Tunesien ist eines der Top-Reiseziele auf dem afrikanischen Kontinent. Knapp neun Millionen Besucher hatte das Land im Jahr 2023, vor allem wegen der schönen Strände und historischen Kulturstätten. Spannend ist aber auch die wirtschaftliche Entwicklung vor Ort – vor allem im Energiesektor.
Am Strand liegen, wenig Pläne haben und sich treiben lassen: Urlaub machen ist großartig. Und es geht ziemlich gut in Tunesien. Das nordafrikanische Land ist bekannt für seine schönen Strände, beeindruckende Wüsten und traditionsreichen Bauwerke.

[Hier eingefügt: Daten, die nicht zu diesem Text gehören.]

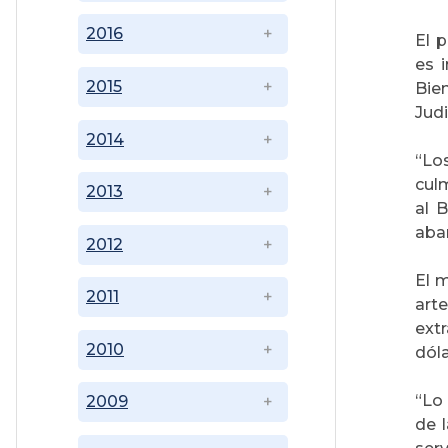
2016
El p
es 
2015
Bien
Judi
2014
“Lo
culm
2013
al 
aba
2012
El 
2011
art
ext
2010
dóla
“Lo
2009
de 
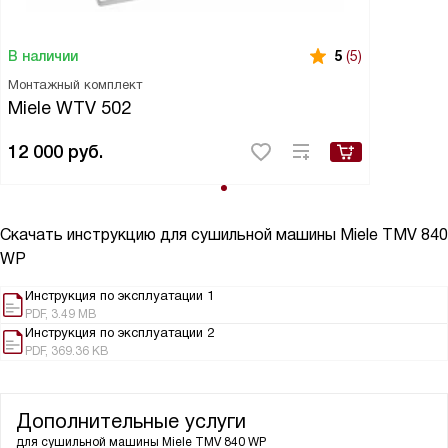
В наличии
5
(5)
Монтажный комплект
Miele WTV 502
12 000
руб.
Скачать инструкцию для сушильной машины
Miele TMV 840
WP
Инструкция по эксплуатации 1
PDF, 3.49 MB
Инструкция по эксплуатации 2
PDF, 369.36 KB
Дополнительные услуги
для сушильной машины
Miele TMV 840 WP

Ich finde aber: Gerade bei Reisen außerhalb von Mitteleuropa lohnt es sich, sich vor der Abfahrt auch mal politisch und wirtschaftlich mit seinem Reiseziel zu beschäftigen. Politisch stand Tunesien zuletzt in der Kritik. Es sei nun vollends eine Autokratie, schrieb die FAZ, nachdem Präsident Kaïs Saïed seinen Machterhalt durchgesetzt hat. Aus wirtschaftlicher Sicht interessant ist, dass das Land über eine aufstrebende IT-Wirtschaft verfügt und als wichtiger Partner für die EU im Bereich grüner Energie gilt.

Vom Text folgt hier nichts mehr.